Moore, who has hammered Sanford over the state's high unemployment rate, said one of his first acts as governor would be convene a meeting between Jasper County officials and the Ports Authority to hash out a compromise.
"I'm flabbergasted that all parties have never sat down together at the table," he said. "But that's typical of the way the governor does business."
Faced with similar criticism earlier this month, Sanford spokesman Joel Sawyer said the governor remained willing to meet with county officials but was satisfied that the Ports Authority was moving forward with the project.
Most of Jasper's elected officials and several top administrators braved alternating waves of small raindrops and large mosquitoes to cheer Moore's riverside appearance.
County Council Chairman George Hood, a Democrat, led the crowd in three cheers of "Jasper deserves better."
County Administrator Andrew Fulghum snapped pictures of Moore as a cargo ship from the Port of Savannah passed in the background. State Sen. Clementa Pinckney, D-Ridgeland, introduced his senate colleague as "the next governor."
That support is no surprise in a county where no Republicans entered this year's local primaries.
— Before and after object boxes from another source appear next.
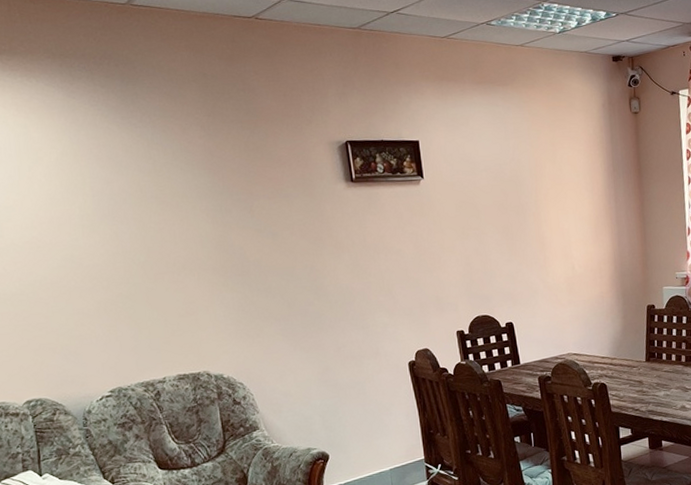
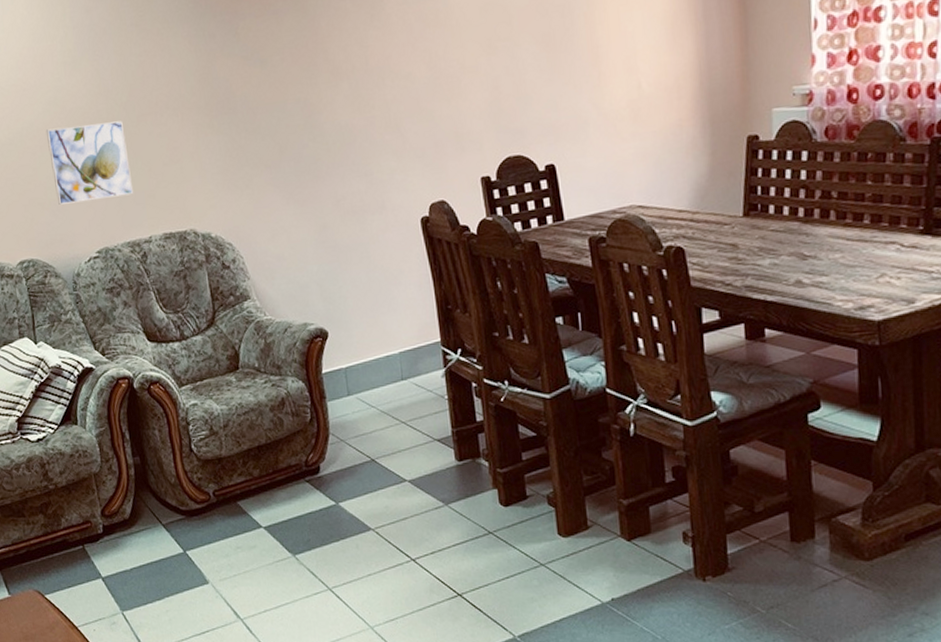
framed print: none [60,278,149,349] -> present [45,121,134,205]

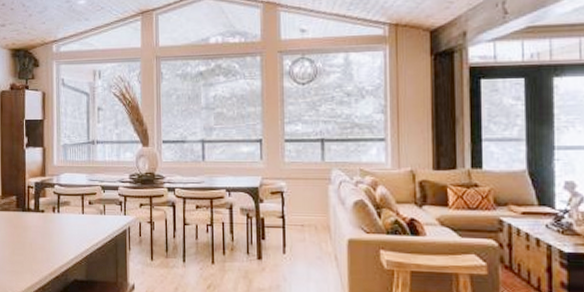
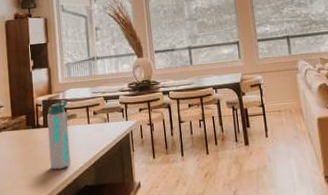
water bottle: none [38,186,63,259] -> present [47,101,72,170]

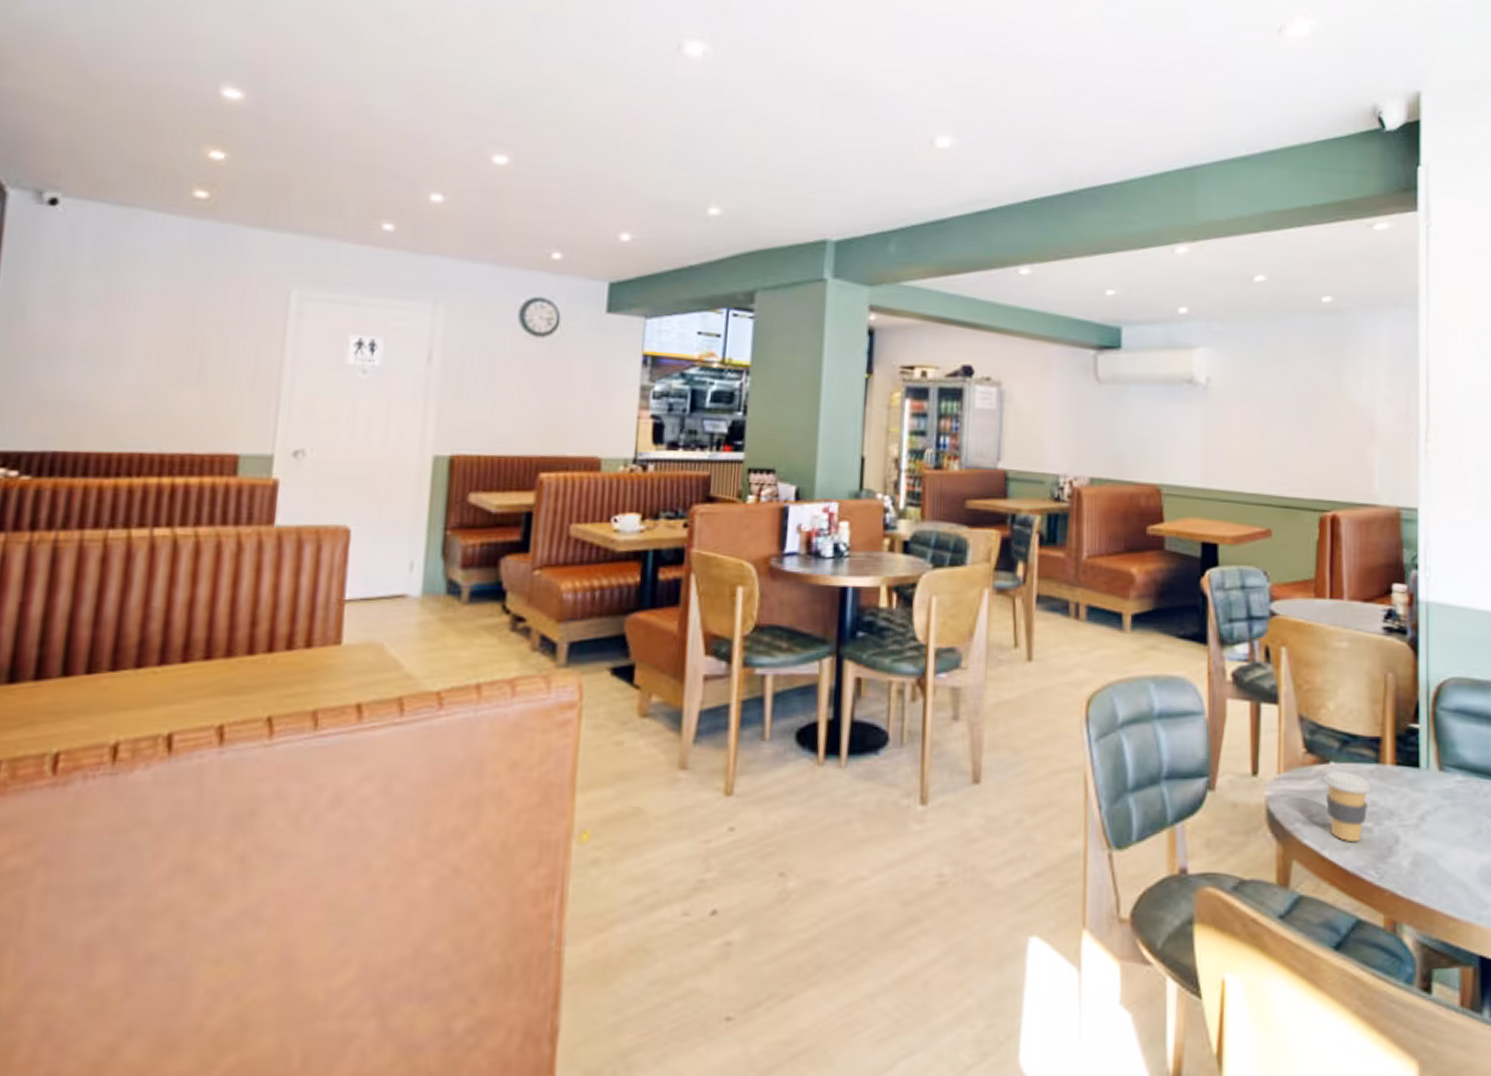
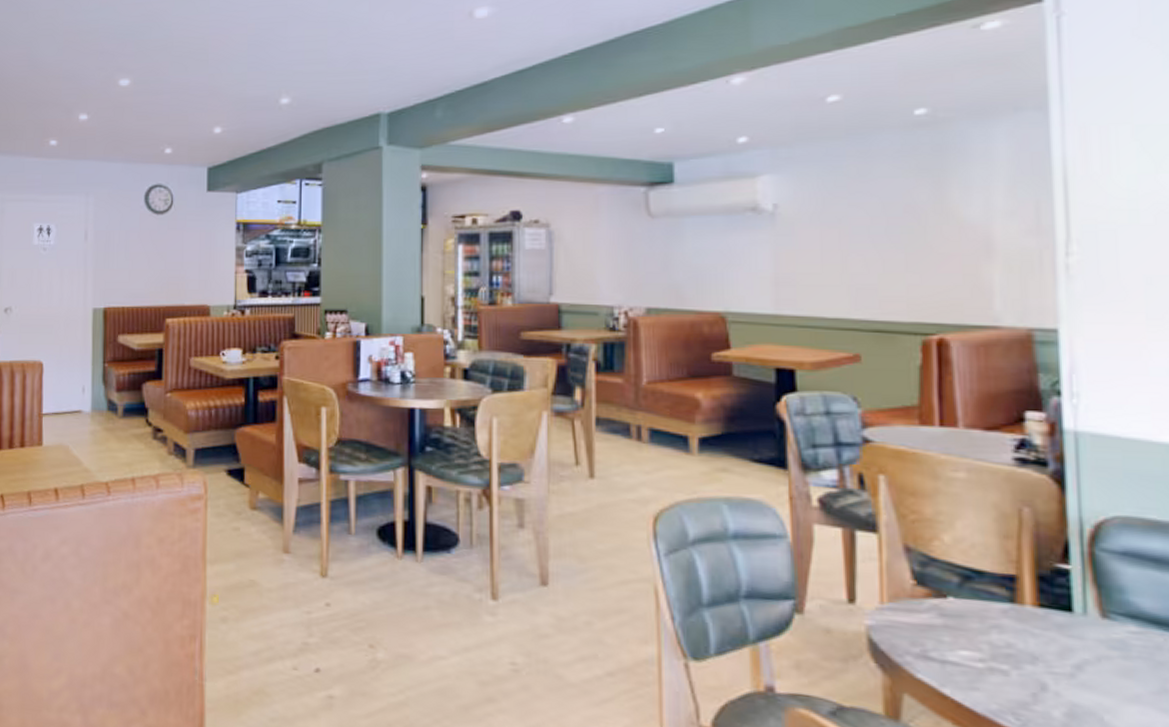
coffee cup: present [1323,771,1371,841] -> none [940,606,1005,683]

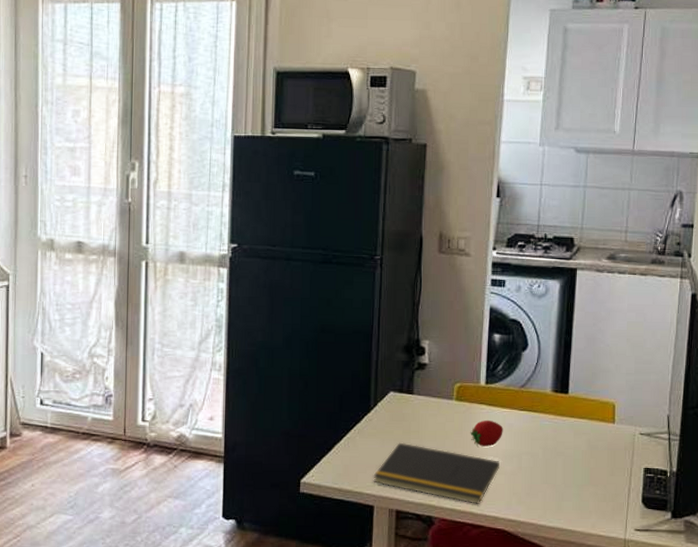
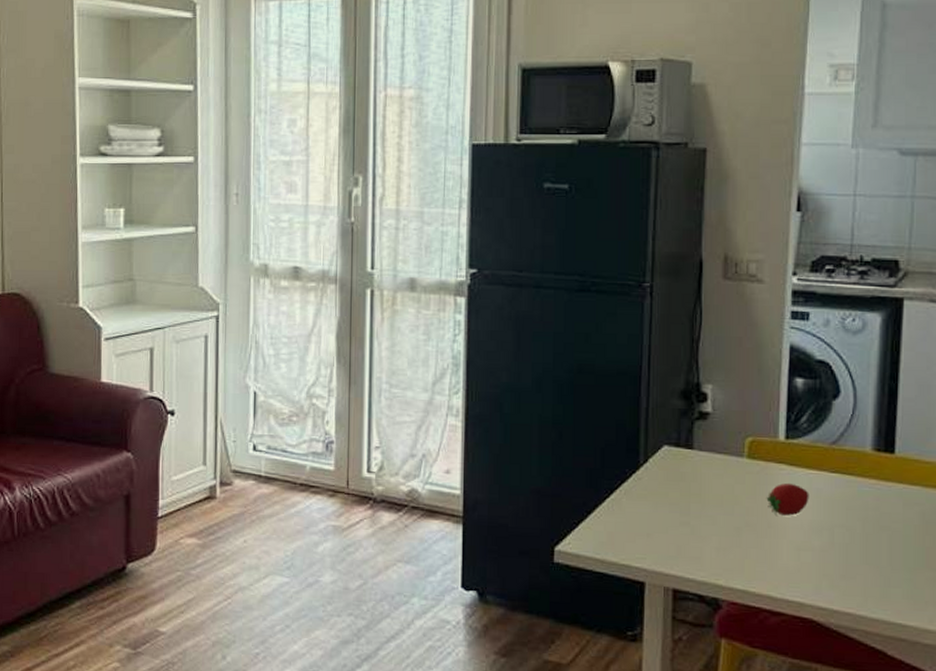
notepad: present [373,442,501,504] -> none [644,507,806,586]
But officials said much of their disenchantment with Sanford stemmed from the Ports Authority board of directors, which is appointed by the governor.
A new board could help foster a compromise by easing fears that the Ports Authority does not intend to build a port in Jasper and is fighting for the land only to prevent competition with the port in Charleston, County Council Vice-Chairwoman Gladys Jones said.
"We've always been willing to let the Ports Authority do it if they would do it and not just sit on it," she said. "A lot of our opposition is based on their past history."
Moore said he would "review all boards and commissions" if elected but had no immediate plans to replace the Ports Authority board. He also stopped well short of endorsing the county's plan to build the port in conjunction with a private port developer.
"No one's going to lose, but no one will win everything they want either," he said, adding that he had spent his career working out difficult compromises.
However, Moore appeared less than intimately familiar with the details of the port project. Asked where the project now stands, he said it was "in litigation" but referred other questions to county officials.
Moore has trailed Sanford in polls all summer but had closed to within 9 points in a poll released this month by Rasmussen Reports. It was the first time the Democrat had been within single digits.